Q-learning, SARSA, Value-iteration for Taxi-v3 problem of python Gym library.
The taxi-v3 problem is a classic reinforcement learning problem in the Python library Gym.
The goal is to learn an agent how to navigate a grid-world environment as a taxi driver, picking up passengers and dropping them off at their desired locations.
The environment is represented by a 5×5 grid, with walls blocking certain paths and
passengers and destinations represented by colored squares. 500 states.
The agent receives a reward for successfully picking up and dropping off passengers.
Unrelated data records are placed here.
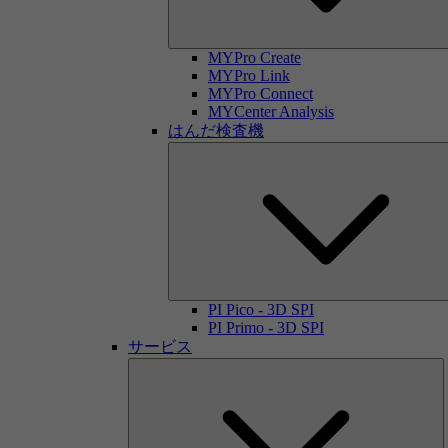
MYPro Create
MYPro Link
MYPro Connect
MYCenter Analysis
はんだ検査機
PI Pico - 3D SPI
PI Primo - 3D SPI
サービス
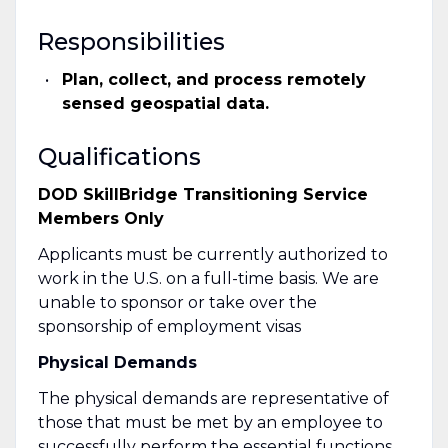
Responsibilities
Plan, collect, and process remotely
sensed geospatial data.
Qualifications
DOD SkillBridge Transitioning Service
Members Only
Applicants must be currently authorized to
work in the U.S. on a full-time basis. We are
unable to sponsor or take over the
sponsorship of employment visas
Physical Demands
The physical demands are representative of
those that must be met by an employee to
successfully perform the essential functions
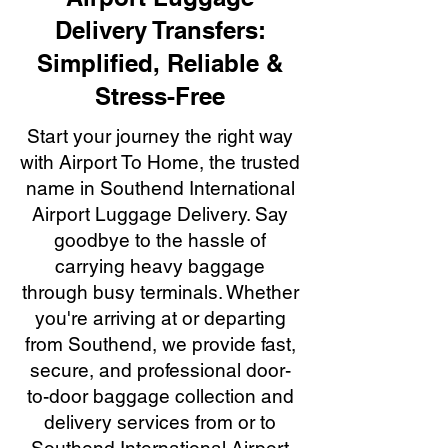
Delivery Transfers:
Simplified, Reliable &
Stress-Free
Start your journey the right way
with Airport To Home, the trusted
name in Southend International
Airport Luggage Delivery. Say
goodbye to the hassle of
carrying heavy baggage
through busy terminals. Whether
you're arriving at or departing
from Southend, we provide fast,
secure, and professional door-
to-door baggage collection and
delivery services from or to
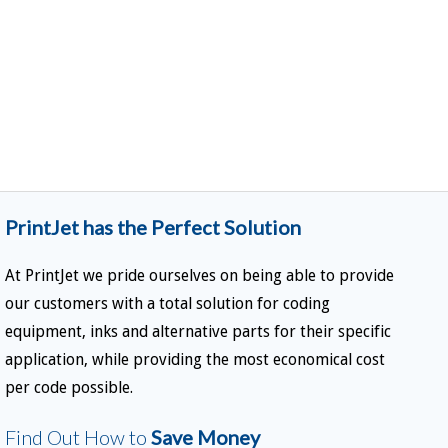
PrintJet has the Perfect Solution
At PrintJet we pride ourselves on being able to provide
our customers with a total solution for coding
equipment, inks and alternative parts for their specific
application, while providing the most economical cost
per code possible.
Find Out How to
Save Money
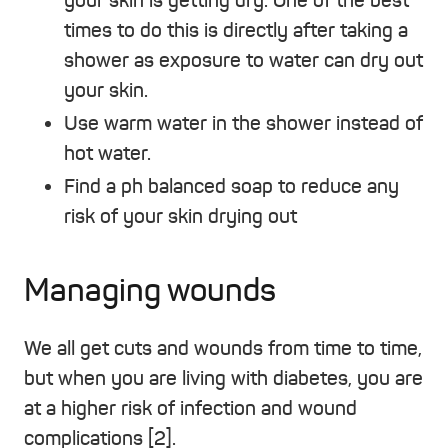
your skin is getting dry. One of the best
times to do this is directly after taking a
shower as exposure to water can dry out
your skin.
Use warm water in the shower instead of
hot water.
Find a ph balanced soap to reduce any
risk of your skin drying out
Managing wounds
We all get cuts and wounds from time to time,
but when you are living with diabetes, you are
at a higher risk of infection and wound
complications [2].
However, the agent also incurs a penalty for each time step is taken and for illegal actions, such as attempting to pick up a passenger who is already in the taxi.
Actions: move south, move north, move east, move west, pick up a passenger, drop off a passenger.
More info here: [Gym Documentation]: https://www.gymlibrary.dev
-
'agents.py'
contains algorithm classes:- Qlearning
- Sarsa
- Value-iteration
-
'main.py'
contains:- running the train and tests methods for each algorithm
-
'requirements.txt'
contains:- Libraries Installation
For each algorithm, you can run a training and test methods.
agent1 = QlearningAgent()
choose the algorithm.
agent1.train()
run a training method.
After that, policy file will be generated and saved to main path.
Similarly, you can run test method agent1.test()
If you want to change hyperparameters such as: learning rate, discount factor, epochs,
use: QlearningAgent(0.9, 0.6, 2000)